┌─ Excerpted passage

Note that with printf (the first function you would naturally try to use), there are vararg parameter passing issues, since the vararg parameter passing is implemented not on stack, but in a seperate memory slab.

Are you sure? In C, function prototypes are optional. In particular, there's no rule that "vararg function should be declared before called". That means, that from callers' perspective, calling a vararg func is no different than any other function. For example, for x86_64, first few args will be passed in regs, only latter ones on stack, etc. So, headache of implementing of va_list and friends lies on the side of the actual function. That's why va_list for x86_64 is such a bloat - because it apparently spills registers to memory area within va_list (I actually started to read up on that last week by unrelated matters, but didn't finish, so all the above is intuitive understanding ;-) ).

windelbouwman commented 4 years ago

Well, yeah, PLT is somehow involved after all, in gcc-compiled object:

$ ./a.out Hello from the other side!

└─
┌─ Data for analysis

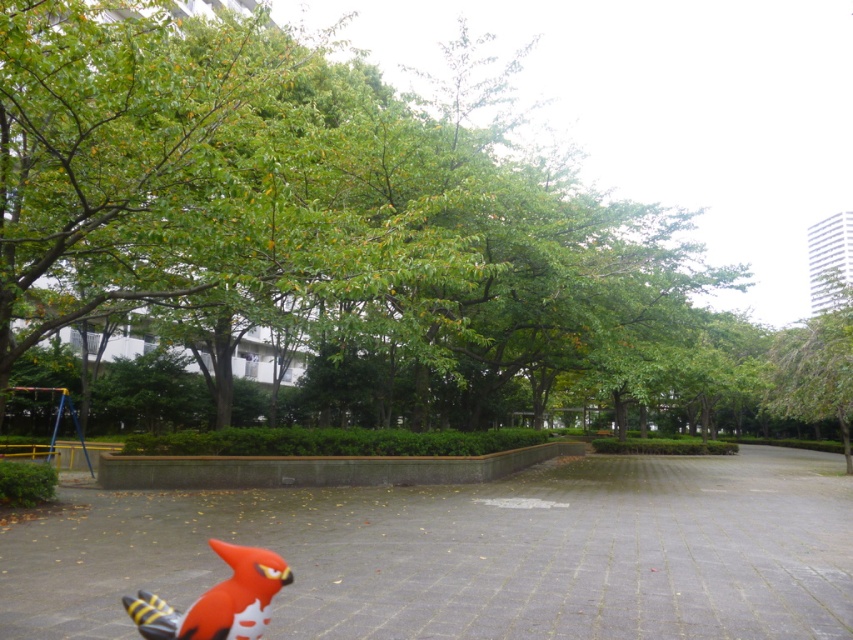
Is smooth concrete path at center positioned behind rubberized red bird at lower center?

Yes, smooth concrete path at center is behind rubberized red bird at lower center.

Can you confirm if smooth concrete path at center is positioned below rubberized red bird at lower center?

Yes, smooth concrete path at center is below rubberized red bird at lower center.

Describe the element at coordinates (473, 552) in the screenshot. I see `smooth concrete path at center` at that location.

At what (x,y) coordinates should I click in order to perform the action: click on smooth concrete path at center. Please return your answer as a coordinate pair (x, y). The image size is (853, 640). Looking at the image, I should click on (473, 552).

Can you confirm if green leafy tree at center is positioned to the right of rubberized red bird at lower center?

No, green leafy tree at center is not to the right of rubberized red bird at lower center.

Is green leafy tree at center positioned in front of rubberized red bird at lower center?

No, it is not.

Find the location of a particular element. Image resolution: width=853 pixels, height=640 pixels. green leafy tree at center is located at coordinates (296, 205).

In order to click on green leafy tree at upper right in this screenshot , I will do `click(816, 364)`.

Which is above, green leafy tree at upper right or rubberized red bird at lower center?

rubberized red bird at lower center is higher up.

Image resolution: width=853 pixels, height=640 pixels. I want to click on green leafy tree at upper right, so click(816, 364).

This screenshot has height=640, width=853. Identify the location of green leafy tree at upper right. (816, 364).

└─
┌─ Data for analysis

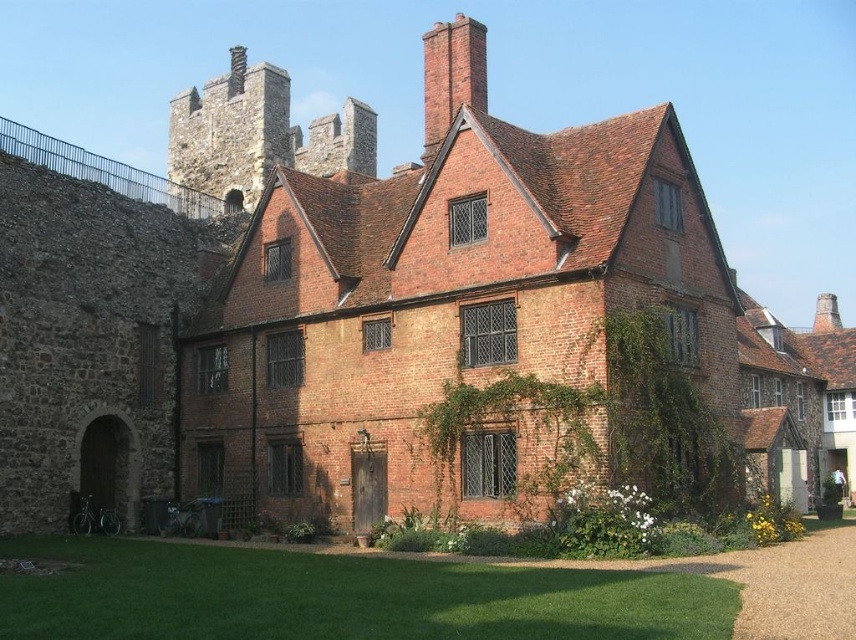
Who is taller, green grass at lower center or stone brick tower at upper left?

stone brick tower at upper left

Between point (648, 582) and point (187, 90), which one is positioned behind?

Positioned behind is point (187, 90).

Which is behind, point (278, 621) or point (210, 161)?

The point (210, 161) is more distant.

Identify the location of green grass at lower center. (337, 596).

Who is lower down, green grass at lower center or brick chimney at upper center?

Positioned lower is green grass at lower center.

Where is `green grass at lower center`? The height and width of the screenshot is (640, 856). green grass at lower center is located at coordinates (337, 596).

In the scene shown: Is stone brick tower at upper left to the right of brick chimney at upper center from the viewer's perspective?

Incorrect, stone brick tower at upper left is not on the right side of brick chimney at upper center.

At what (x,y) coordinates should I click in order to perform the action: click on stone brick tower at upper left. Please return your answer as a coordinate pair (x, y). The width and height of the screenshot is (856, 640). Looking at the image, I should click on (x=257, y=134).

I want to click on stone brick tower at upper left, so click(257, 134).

└─

Rewrite the forum excerpt on vararg parameter passing, beginning at the words "Note that with" and stopping after "seperate memory slab.". Put "memory region" wherever "memory slab" appears.

**Task output:**
Note that with printf (the first function you would naturally try to use), there are vararg parameter passing issues, since the vararg parameter passing is implemented not on stack, but in a seperate memory region.